Unlike beads, real proteins do not (normally) have their termini joined. This presents a technical problem, as knots are only properly (mathematically) defined in circular strings. However, one common definition of a knot is “a loop in a string that tightens when pulled”. This can be applied to a protein by repeatedly smoothing (averaging consecutive triples of points along the chain) while keeping the two termini fixed in place and seeing if a straight line is obtained. Using this method, the ends can also be progressively trimmed to find the exact location of the knotted core. Protein knots can then be quantified by the number of residues on either side of them, and a useful distinction can be made between 'deep' knots and 'shallow' ones, with the latter having less than 20 residues on their shorter side.

The 'true' or 'topological' knots considered above are defined by the path of the backbone chain alone. But there is another, more common, knot found in proteins that is created by crosslinks between parts of the chain. As the bonds involved are covalent (usually disulphide links), these knots are best referred to as 'covalent knots'. Unlike topological knots, there is no mystery about how covalent ones might form: they simply require amino acids with sulphide groups (cystine residues) to lie close enough to become crosslinked either during or after folding. Like disulphide bonds in general, their function may be to give extra stability to the fold. Might topological knots have a similar function, or are they just 'harmless' tangles that have arisen accidentally? Intriguingly, both of the known examples of deep knots occur in the catalytic domains of their proteins, with one even running through the active site. It is difficult to imagine anything in the structure of a knot that could not just as easily be constructed by an unknotted piece of protein chain. Any advantage from their presence must therefore derive from an indirect or entropic (ordering) effect, such as reducing thermal motion in a knotted active site or allowing large motions only in a restricted segment of chain.
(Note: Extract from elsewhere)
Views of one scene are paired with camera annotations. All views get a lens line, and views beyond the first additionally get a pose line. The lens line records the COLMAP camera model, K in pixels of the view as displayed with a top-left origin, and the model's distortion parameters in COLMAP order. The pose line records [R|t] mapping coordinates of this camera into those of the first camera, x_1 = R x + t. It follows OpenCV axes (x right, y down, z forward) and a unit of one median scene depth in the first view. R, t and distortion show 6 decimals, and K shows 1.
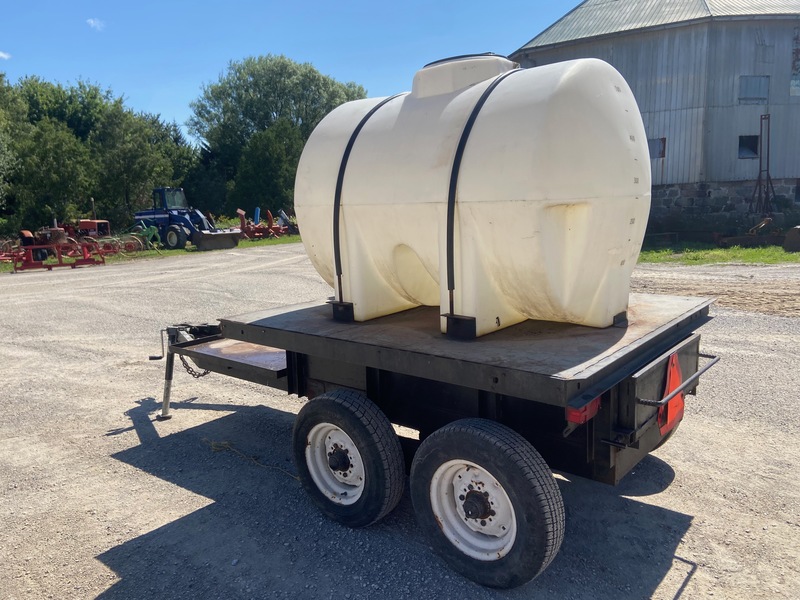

Another twist to the protein-knot story is provided by the structure of a SET-domain protein. The 'knotted' region in this protein fold is neither a topological nor a covalent knot. Instead, it consists of a loop held by hydrogen bonds that 'traps' the carboxy-terminal part of the chain. Perhaps our concept of a protein knot should be broadened to include these 'pseudo-knots' that are formed by hydrogen bonding as well as covalent links. The definition of a protein knot then becomes a matter of energetics: how many hydrogen bonds are needed? Or perhaps we need a continuum of crosslinks from covalent bonds, through hydrogen bonds, to van der Waals forces?

With the deluge of data anticipated from the various structural-genomics programmes currently being undertaken, we may soon have a large enough collection of folds to get a better idea of how frequent and important all forms of knots are to protein structure and function. If some of the ideas discussed above are correct, most will be of the shallow kind, and the few deep knots may require unusual folding mechanisms to account for them. The analysis of these should provide useful insight into how proteins fold. If knots are selected for some advantageous reason, then it might be expected that they will provide greater advantages in thermophilic bacteria. As the structures of proteins from both mesophilic and thermophilic organisms are being determined (the latest knot is from a thermophile), their comparison should provide a natural test-bed for this idea.


Protein Data Bank (PDB accession numbers for knotted proteins: 1QMG, 1YVE, 1IPA, 1GOZ, 1K3R, 1MT6, 1MVH, 1H3I, 1ML9, 1MLV).

Taylor, W. R. Nature 406, 916–919 (2000).

Taylor, W. R., May, A. C. W., Brown, N. P. & Aszodi, A. Rep. Prog. Phys. 64, 517–590 (2001).

Taylor, W. R., Xiao, B., Gamblin, S. J. & Lin, K. Comp. Biol. Chem. (in the press).

Mansfield, M. L. Nature Struct. Biol. 1, 213–214 (1994).